=== PROBLEM ===
Put each line of the data below into a numbered list, leaving out any blank lines.

=== STUDY MATERIAL ===
------------------------------------------------------------------------

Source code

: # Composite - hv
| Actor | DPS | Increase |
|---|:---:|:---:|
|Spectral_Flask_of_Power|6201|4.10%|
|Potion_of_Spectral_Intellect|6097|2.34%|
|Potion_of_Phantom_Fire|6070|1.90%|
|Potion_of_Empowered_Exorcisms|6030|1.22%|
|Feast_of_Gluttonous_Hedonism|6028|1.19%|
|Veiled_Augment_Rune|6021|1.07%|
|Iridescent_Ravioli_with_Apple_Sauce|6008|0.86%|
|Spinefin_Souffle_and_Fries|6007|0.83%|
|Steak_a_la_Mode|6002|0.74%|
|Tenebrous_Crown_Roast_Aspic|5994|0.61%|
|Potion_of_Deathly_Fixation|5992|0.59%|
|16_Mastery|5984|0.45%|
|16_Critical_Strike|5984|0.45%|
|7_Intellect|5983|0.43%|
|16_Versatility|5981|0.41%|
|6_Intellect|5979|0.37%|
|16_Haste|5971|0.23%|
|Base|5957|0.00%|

------------------------------------------------------------------------

=== EXERCISE SOLUTION ===
1. Source code
2. : # Composite - hv
3. | Actor | DPS | Increase |
4. |---|:---:|:---:|
5. |Spectral_Flask_of_Power|6201|4.10%|
6. |Potion_of_Spectral_Intellect|6097|2.34%|
7. |Potion_of_Phantom_Fire|6070|1.90%|
8. |Potion_of_Empowered_Exorcisms|6030|1.22%|
9. |Feast_of_Gluttonous_Hedonism|6028|1.19%|
10. |Veiled_Augment_Rune|6021|1.07%|
11. |Iridescent_Ravioli_with_Apple_Sauce|6008|0.86%|
12. |Spinefin_Souffle_and_Fries|6007|0.83%|
13. |Steak_a_la_Mode|6002|0.74%|
14. |Tenebrous_Crown_Roast_Aspic|5994|0.61%|
15. |Potion_of_Deathly_Fixation|5992|0.59%|
16. |16_Mastery|5984|0.45%|
17. |16_Critical_Strike|5984|0.45%|
18. |7_Intellect|5983|0.43%|
19. |16_Versatility|5981|0.41%|
20. |6_Intellect|5979|0.37%|
21. |16_Haste|5971|0.23%|
22. |Base|5957|0.00%|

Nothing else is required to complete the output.